Of all the virtues we can learn no trait is more useful, more essential for survival, and more likely to improve the quality of life than the ability to transform adversity into an enjoyable challenge. —Mihaly Csikszentmihalyi
Whenever I speak to kids about being a writer, one of them will invariably ask, “What do you like about writing?” Once, I shocked some poor kid by replying, “What makes you think I like it?” The fact is that I don’t like writing; I love writing. That makes it sound like I like it so much that I triple like it! That’s not what I mean. I mean that I love it the way I love my daughter—I love it even when it’s not behaving. I love it even when it’s frustrating. I love it unconditionally.
I explained to the students often, writing doesn’t seem like much fun. Eating ice cream is fun. Going to DisneyWorld is fun. “But writing,” I explained, “is a different kind of fun. Have you ever had a really hard math problem...one where you worked really hard on it and you figured it out? Or have you ever run really fast and really hard until you were out of breath? Writing is fun like those things are fun. It’s not easy fun. It’s hard fun.” The difficulty—the sense that mastery is always just at the edge of our ability—is what keeps it interesting.
When I tell myself that I only have to write for a short time, I find that I often want to write longer.

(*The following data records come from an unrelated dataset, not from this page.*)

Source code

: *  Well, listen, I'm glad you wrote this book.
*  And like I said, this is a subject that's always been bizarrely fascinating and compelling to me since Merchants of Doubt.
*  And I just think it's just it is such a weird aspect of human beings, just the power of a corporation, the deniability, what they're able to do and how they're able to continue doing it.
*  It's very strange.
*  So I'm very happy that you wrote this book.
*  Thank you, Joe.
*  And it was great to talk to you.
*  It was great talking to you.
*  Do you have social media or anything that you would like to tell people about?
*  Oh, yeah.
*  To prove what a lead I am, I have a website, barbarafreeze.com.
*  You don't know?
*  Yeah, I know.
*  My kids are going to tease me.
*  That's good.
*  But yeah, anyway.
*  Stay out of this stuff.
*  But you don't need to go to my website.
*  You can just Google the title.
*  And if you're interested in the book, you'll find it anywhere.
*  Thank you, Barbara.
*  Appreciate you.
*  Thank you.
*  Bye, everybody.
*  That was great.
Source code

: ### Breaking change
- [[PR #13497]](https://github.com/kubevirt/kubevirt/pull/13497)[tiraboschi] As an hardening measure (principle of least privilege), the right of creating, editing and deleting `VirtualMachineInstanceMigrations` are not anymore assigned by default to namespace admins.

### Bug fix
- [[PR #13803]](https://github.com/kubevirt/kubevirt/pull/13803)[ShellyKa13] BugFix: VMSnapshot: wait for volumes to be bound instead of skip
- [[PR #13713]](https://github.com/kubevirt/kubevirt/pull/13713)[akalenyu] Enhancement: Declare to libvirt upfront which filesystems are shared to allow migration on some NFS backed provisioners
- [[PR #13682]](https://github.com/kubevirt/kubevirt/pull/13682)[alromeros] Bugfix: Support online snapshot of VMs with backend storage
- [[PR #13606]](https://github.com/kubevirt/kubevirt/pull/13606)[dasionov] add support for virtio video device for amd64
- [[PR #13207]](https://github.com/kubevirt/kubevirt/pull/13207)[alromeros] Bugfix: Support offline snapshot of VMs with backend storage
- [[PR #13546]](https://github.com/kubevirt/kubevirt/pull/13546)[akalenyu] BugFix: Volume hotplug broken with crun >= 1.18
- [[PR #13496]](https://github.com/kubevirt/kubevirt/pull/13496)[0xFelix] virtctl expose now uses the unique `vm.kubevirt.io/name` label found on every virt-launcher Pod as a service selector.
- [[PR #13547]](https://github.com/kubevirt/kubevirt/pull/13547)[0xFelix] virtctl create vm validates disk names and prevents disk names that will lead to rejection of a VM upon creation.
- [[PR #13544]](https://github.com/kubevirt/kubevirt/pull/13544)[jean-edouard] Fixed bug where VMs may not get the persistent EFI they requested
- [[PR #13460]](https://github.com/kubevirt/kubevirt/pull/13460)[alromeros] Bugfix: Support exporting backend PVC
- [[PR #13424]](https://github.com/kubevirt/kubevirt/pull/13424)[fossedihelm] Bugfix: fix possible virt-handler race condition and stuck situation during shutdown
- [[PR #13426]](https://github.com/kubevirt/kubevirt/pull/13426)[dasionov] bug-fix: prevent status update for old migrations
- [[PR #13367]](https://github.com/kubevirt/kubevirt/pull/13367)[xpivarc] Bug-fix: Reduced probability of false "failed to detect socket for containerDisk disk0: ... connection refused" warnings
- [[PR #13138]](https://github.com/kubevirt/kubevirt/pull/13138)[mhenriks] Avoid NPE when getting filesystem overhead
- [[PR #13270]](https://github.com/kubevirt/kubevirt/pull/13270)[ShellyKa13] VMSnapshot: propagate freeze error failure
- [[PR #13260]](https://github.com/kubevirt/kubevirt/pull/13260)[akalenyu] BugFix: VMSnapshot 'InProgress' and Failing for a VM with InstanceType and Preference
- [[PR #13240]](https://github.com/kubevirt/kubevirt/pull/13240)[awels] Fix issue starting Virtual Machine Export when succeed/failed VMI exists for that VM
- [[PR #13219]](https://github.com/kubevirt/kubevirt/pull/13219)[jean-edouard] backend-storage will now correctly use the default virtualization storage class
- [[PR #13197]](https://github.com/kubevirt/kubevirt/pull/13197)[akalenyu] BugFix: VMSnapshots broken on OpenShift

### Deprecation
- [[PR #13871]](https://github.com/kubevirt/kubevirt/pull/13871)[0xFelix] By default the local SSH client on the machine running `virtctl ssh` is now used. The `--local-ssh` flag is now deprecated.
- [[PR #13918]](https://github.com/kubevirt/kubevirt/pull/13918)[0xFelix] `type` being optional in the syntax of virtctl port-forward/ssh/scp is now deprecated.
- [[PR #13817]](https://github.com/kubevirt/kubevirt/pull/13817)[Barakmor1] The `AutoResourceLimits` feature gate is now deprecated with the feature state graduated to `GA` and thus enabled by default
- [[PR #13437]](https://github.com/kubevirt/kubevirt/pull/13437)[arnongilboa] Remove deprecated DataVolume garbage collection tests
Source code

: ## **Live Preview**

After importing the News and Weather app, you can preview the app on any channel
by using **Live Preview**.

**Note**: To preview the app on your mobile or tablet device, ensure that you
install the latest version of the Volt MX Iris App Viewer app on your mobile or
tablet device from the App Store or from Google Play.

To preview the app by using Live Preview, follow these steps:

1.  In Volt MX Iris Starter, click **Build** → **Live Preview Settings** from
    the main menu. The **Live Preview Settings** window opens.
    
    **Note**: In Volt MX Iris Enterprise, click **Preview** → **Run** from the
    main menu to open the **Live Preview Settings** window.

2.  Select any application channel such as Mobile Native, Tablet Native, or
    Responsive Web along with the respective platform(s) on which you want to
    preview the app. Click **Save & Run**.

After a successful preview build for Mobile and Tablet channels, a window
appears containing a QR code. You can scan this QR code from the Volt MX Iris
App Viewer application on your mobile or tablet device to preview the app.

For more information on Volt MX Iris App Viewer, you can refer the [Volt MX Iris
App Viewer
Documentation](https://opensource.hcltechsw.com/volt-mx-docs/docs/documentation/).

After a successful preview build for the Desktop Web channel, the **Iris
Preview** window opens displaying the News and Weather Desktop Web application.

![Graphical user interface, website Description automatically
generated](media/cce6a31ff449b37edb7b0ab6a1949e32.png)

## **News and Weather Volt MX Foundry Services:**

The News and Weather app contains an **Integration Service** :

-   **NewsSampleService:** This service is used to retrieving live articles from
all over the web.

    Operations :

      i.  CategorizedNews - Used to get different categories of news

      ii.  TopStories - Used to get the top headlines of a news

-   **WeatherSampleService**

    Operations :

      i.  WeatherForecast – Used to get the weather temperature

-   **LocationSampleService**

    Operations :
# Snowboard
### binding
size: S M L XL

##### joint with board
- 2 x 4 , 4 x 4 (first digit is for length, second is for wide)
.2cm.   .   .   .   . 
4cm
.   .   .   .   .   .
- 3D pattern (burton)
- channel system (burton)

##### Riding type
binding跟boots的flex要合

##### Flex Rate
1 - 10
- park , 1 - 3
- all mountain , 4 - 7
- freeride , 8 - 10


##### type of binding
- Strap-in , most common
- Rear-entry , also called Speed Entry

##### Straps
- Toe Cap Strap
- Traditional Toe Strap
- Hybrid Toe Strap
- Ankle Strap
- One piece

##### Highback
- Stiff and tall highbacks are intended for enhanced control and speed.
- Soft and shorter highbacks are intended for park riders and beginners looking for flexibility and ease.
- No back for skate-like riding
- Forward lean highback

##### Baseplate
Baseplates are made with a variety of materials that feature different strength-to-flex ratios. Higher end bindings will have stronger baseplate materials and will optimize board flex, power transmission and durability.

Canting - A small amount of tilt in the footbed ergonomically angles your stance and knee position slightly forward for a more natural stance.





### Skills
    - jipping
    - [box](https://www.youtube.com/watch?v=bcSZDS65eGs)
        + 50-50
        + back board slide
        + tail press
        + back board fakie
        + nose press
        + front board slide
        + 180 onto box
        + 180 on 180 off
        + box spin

Easy fun, like eating ice cream, is easy to initiate. It can be trickier to get ourselves to start on hard fun. Then again, hard fun is what leads to flow, the state in which the mind is so fully engaged that we lose our sense of self and forget what time it is. This is why it can be helpful to trick ourselves into starting. When I tell myself that I only have to write for a short time, I find that I often want to write longer. Because, by the time I’ve written for a few minutes, I’ve finally become interested in something. And nothing can stop a mind once it’s gotten curious.